Three Tips for Teaching Teens About Money & Investments


Three Tips for Teaching Teens About Money & Investments

By Cindy Marques, CFP
Co-founder and CEO of MakeCents, a Financial Coaching company for Canadian Millennials.

Teaching teens to save their money can be challenging – especially when they live in a digital world dominated by online “influencers” who live lavish lifestyles that seem to come easily so long as you keep going viral. It’s no wonder that teens and young adults feel so much pressure to keep up appearances and are ever eager to make an impression online. Offline, however, there is a cost to all of this: from the brand name clothing to the expensive brunches and dinners (all for the sake of capturing a photo that will garner enough ‘likes’), the reality is that the average social media user is not going to earn a living from simply posting staged photos or TikTok dances. So how can we encourage young adults to fight the online allure and not only save their money, but invest it?

Perhaps the key is to appeal to their desire to be as financially free as the influencers they aspire to become. True wealth, and ultimately financial freedom, doesn’t come from a single savings account or cash tucked in a shoebox under the bed. Financial independence is earned through consistent investing and, while this doesn’t happen overnight, teens and young adults do uniquely possess a very powerful gift as investors: time.

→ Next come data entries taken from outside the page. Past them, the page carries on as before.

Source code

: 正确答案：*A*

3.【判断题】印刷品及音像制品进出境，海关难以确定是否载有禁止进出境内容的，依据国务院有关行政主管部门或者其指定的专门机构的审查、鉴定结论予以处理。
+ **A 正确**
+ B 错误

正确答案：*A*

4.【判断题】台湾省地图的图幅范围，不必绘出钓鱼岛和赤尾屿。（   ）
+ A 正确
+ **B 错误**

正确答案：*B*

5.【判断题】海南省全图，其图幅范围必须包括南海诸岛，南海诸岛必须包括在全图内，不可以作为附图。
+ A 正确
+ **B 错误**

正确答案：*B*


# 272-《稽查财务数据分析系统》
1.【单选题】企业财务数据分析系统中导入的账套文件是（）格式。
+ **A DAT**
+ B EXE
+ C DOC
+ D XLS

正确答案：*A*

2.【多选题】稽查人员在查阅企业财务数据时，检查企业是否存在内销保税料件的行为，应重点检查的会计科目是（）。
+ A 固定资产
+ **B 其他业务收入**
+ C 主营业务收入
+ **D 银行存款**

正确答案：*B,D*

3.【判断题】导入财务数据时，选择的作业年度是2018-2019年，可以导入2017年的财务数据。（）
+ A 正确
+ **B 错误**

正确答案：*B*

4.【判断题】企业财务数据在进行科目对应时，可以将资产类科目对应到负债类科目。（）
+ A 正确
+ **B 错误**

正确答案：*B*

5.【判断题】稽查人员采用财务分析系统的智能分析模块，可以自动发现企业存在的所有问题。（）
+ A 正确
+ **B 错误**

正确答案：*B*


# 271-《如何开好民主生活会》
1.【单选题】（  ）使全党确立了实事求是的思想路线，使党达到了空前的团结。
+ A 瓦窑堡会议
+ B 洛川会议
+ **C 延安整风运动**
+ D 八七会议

The earlier you begin having these conversations with your teens, the more time they’ll have to wrap their heads around the concept, ask questions, and make the mistakes they can learn most from while there is less at stake. Granted, many grown adult Canadians still lack sufficient financial literacy for themselves. So, as a parent who may also be learning themselves, how can you support your teenager with the appropriate resources and guidance to get started with investing? Here are three quick and smart ways to go about it.

  1. Explore money management as a family.

    Start having conversations about money out loud. When you’re talking about paying bills with your partner or deciding whether to buy one product over the other at the grocery store, narrate your thought process out loud for your kids to overhear. Money shouldn’t be a taboo subject, and until financial literacy becomes more deeply embedded within school curriculums, the subject remains shrouded in mystery if it’s not addressed early on at home.
  2. Take advantage of interactive learning tools.

    The Government of Canada has an entire database of financial literacy resources available online for free. Explore the Canada.ca website for a wide range of user-friendly learning materials and interactive tools for a hands-on learning experience. You can create a budget together with your teen, crunch the numbers on investment goals, explore what it takes to qualify for a mortgage, and even use tools that help you compare Canadian Banks to see how their savings and investment accounts compare.
  3. Illustrate the power of compounding.

    The best time to start investing was yesterday, and the next best time is right now. When it comes to investing, time is the key ingredient to let compounding work its magic. The sooner you start contributing to your investment accounts, the less you’ll have to set aside overall. Take advantage of an online investment calculator to illustrate the difference to your teen what investing looks like when savings being at their age versus your own, as this is sure to drive the point home!

    For an example of compounding that you can share with teens, consider this: Two friends decide to contribute $500/month, invested at 8% per year. The first friend starts at age 20, stops contributing after 10 years, and lets it sit and grow until retirement. The second friend starts at age 30 and continues to contribute until retirement at age 65 (35 years total). By this point, the first friend has amassed $1.34M while the second friend is left with $1.08M – even though they contributed 3.5x more!!

These three steps are a fantastic way to start the learning process and prime your teen to become a financially savvy young adult, but truthfully the learning never stops. With student loan debts at an all-time high, don’t let your teen’s first encounter with money management be crippling debt loads and a bombardment of credit card offers from kiosks on college campuses in exchange for a swag bag of trinkets! By encouraging the right conversations and providing the right resources, you can create financially literate kids who will become financially empowered adults.


Cindy attended York University in pursuit of a Physics & Engineering degree seeking to become an educator. It wasn’t until graduating that she realized she was ill-equipped to face the challenges of adulthood without a working understanding of the Canadian Financial system and general financial literacy, which was never addressed in the Canadian educational curriculum she grew up with. She looked around and realized her peers were facing a similar challenge. It was at this point that she made the commitment to pivot and pursue Finance. She spent the next 4 years studying all things money and entered the industry as a Financial Advisor in 2016. However, she was faced with yet another challenge: the industry was seriously outdated in its approach to working with younger individuals – the demographic she was committed to serve.

In 2019 she left the “traditional” advisor world to focus on building up her independent brand, providing fee-only advice to Millennials seeking genuine and unbiased guidance. In Spring of 2021 she co-founded MakeCents, a Financial Wellness company rooted in Financial Literacy and coaching services for young Adults who are undergoing major life changes and starting businesses of their own.